Normally, you can just use \c{ALIGN} in code and data sections and
\c{ALIGNB} in BSS sections, and never need the second argument
except for special purposes.
\c{ALIGN} and \c{ALIGNB}, being simple macros, perform no error
checking: they cannot warn you if their first argument fails to be a
power of two, or if their second argument generates more than one
byte of code. In each of these cases they will silently do the wrong
thing.
\c{ALIGNB} (or \c{ALIGN} with a second argument of \c{RESB 1}) can
be used within structure definitions:
\c struc mytype2
\c
\c mt_byte:
\c resb 1
\c alignb 2
\c mt_word:
\c resw 1
\c alignb 4
\c mt_long:
\c resd 1
\c mt_str:
\c resb 32
\c
\c endstruc
This will ensure that the structure members are sensibly aligned
relative to the base of the structure.
A final caveat: \c{ALIGN} and \c{ALIGNB} work relative to the
beginning of the \e{section}, not the beginning of the address space
in the final executable. Aligning to a 16-byte boundary when the
section you're in is only guaranteed to be aligned to a 4-byte
boundary, for example, is a waste of effort. Again, NASM does not
check that the section's alignment characteristics are sensible for
the use of \c{ALIGN} or \c{ALIGNB}.
Both \c{ALIGN} and \c{ALIGNB} do call \c{SECTALIGN} macro implicitly.
See \k{sectalign} for details.
See also the \c{smartalign} standard macro package, \k{pkg_smartalign}.
\S{sectalign} \i\c{SECTALIGN}: Section Alignment
The \c{SECTALIGN} macros provides a way to modify alignment attribute
of output file section. Unlike the \c{align=} attribute (which is allowed
at section definition only) the \c{SECTALIGN} macro may be used at any time.
For example the directive
\c SECTALIGN 16
sets the section alignment requirements to 16 bytes. Once increased it can
not be decreased, the magnitude may grow only.

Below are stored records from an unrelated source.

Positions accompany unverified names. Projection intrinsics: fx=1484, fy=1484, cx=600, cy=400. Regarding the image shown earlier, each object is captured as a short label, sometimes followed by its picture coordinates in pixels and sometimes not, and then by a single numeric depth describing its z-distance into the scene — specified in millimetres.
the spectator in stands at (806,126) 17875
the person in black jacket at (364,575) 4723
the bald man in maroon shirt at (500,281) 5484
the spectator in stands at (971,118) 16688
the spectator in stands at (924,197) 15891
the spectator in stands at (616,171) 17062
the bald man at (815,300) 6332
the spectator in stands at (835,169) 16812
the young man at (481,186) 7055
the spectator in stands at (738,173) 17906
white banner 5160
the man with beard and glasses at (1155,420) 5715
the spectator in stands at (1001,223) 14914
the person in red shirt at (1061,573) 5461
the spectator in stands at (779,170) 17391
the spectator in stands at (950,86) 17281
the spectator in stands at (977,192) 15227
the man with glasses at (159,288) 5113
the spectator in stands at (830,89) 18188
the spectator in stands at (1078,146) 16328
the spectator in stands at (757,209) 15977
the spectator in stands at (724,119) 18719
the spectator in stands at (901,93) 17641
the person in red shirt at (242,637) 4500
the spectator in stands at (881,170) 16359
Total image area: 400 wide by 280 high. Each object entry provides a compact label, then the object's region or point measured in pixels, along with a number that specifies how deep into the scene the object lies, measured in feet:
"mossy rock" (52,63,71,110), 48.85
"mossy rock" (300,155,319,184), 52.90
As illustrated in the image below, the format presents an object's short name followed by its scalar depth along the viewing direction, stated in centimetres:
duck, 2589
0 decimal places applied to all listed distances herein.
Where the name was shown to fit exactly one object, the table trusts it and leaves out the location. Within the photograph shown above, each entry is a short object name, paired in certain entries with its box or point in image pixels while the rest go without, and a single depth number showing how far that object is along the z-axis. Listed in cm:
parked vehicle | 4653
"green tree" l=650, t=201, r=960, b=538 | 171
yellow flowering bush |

Note that \c{ALIGN} (see \k{align}) calls the \c{SECTALIGN} macro implicitly
so the active section alignment requirements may be updated. This is by default
behaviour, if for some reason you want the \c{ALIGN} do not call \c{SECTALIGN}
at all use the directive
\c SECTALIGN OFF
It is still possible to turn in on again by
\c SECTALIGN ON
Note that \c{SECTALIGN <ON|OFF>} affects only the \c{ALIGN}/\c{ALIGNB} directives,
not an explicit \c{SECTALIGN} directive.